-- Tasks to perform --
a - Which distinct reporter citations appear in the court syllabus excerpt below? List each one once.
b - Repeat word for word the part of the court syllabus excerpt starting at "6. The fact" and ending at "F.2d 801, reversed.".

-- Passage for review --
╭──

5. Nor are the administrative proceedings invalidated by the
fact that, in addition to answering ecclesiastical questions, the
panel rendered an advisory opinion on the
bona fides of
his claim. P.
329 U. S.
316.
6. The fact that there was a two-year interruption in
respondent's education, that he returned to the day session of the
seminary in the month when his selective service questionnaire was
returned, and that the seminary was not preparing men exclusively
for the rabbinate, makes it impossible to say that the final
classification made by the board of appeal was without evidence to
support it. Pp.
329 U. S.
316-317.
151 F.2d 801, reversed.
The District Court dismissed a writ of habeas corpus sought by
respondent on the ground that he had been illegally inducted into
military service. The Circuit Court of Appeals reversed, 151 F.2d
801, and he was released unconditionally. This Court granted
certiorari. 328 U.S. 830.

╰──

-- Dataset --
╭──

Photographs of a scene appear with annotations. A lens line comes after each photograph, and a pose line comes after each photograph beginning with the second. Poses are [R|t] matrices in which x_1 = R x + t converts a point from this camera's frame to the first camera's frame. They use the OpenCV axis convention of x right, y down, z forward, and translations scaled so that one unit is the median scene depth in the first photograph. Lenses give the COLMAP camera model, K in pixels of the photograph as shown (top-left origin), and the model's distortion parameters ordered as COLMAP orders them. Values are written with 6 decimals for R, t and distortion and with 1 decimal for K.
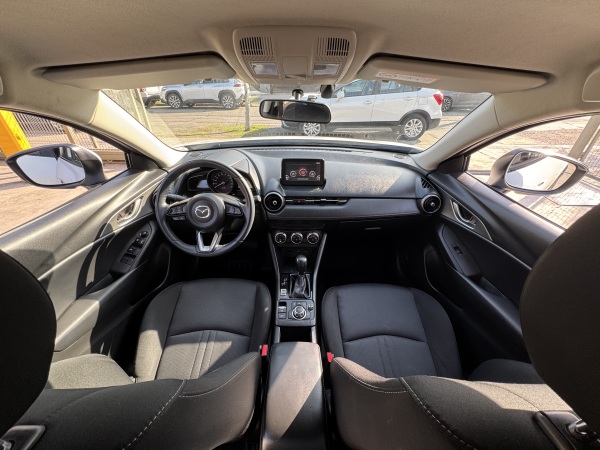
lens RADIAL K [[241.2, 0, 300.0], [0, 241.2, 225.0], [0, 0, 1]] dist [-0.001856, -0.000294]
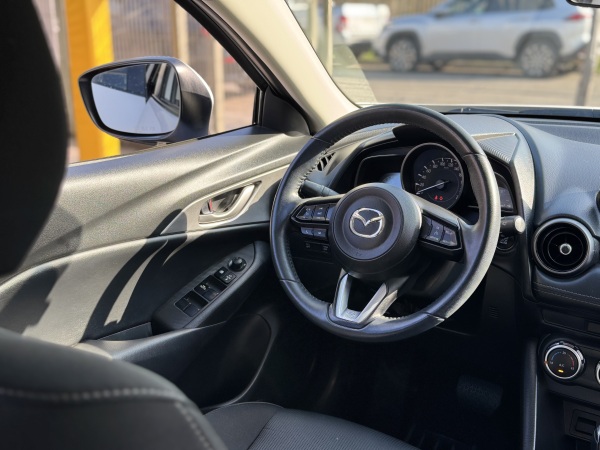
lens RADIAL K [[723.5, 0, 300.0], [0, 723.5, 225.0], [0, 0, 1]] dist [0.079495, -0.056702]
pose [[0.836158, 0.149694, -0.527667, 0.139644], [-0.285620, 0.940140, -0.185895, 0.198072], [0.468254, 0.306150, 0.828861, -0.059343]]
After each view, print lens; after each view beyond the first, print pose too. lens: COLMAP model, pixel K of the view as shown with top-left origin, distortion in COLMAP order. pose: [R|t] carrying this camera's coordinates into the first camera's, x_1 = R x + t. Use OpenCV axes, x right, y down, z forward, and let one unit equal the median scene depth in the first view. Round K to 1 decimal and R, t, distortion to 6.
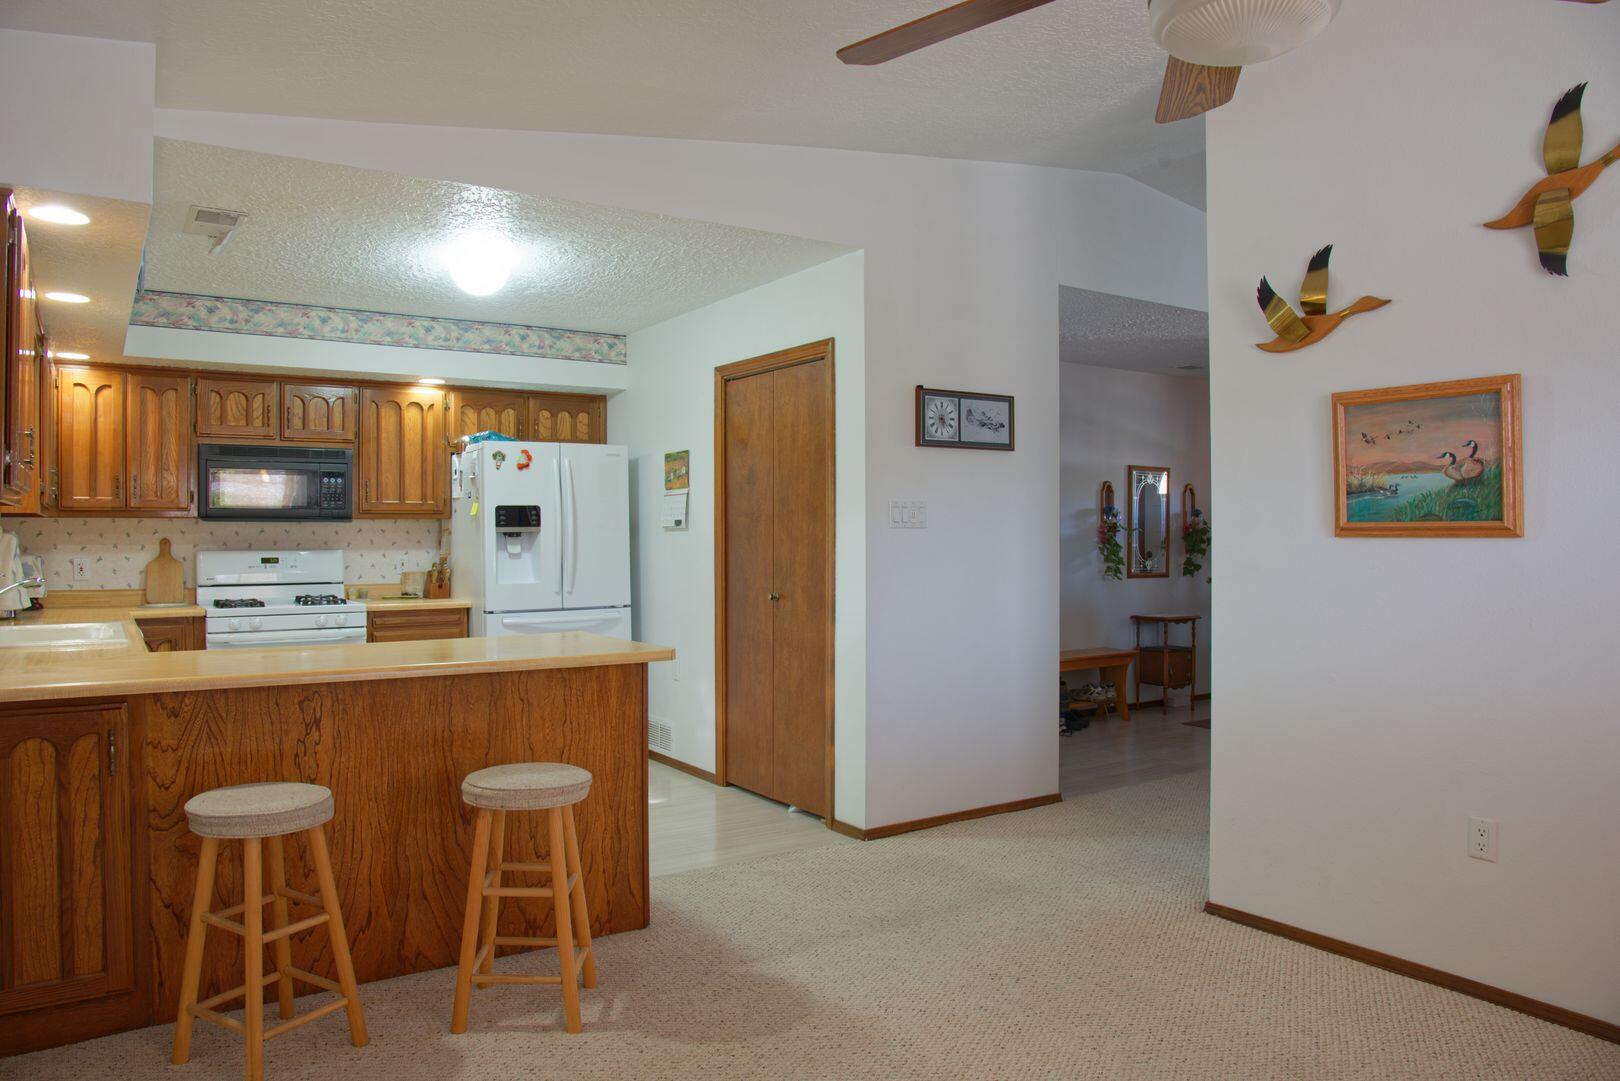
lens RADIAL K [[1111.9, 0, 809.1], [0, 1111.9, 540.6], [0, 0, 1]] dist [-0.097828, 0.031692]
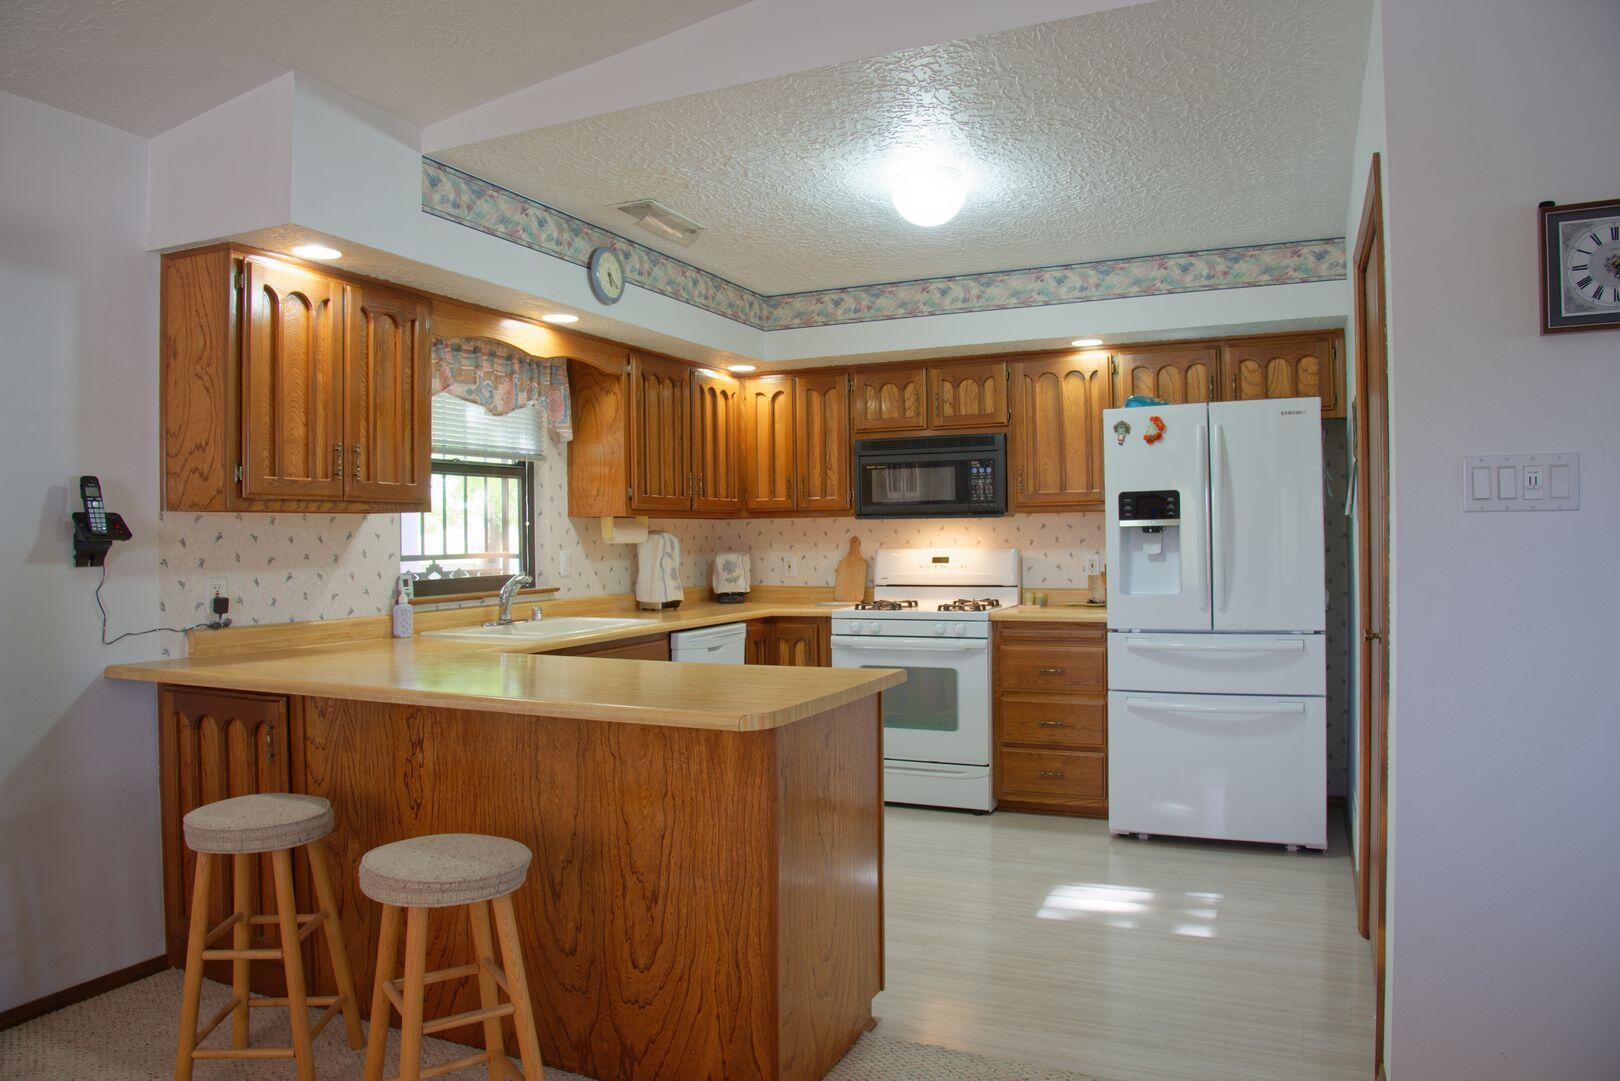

╰──

-- Solution set --
a -
329 U. S. 316
329 U. S. 316-317
151 F.2d 801
328 U.S. 830

b -
6. The fact that there was a two-year interruption in
respondent's education, that he returned to the day session of the
seminary in the month when his selective service questionnaire was
returned, and that the seminary was not preparing men exclusively
for the rabbinate, makes it impossible to say that the final
classification made by the board of appeal was without evidence to
support it. Pp.
329 U. S.
316-317.
151 F.2d 801, reversed.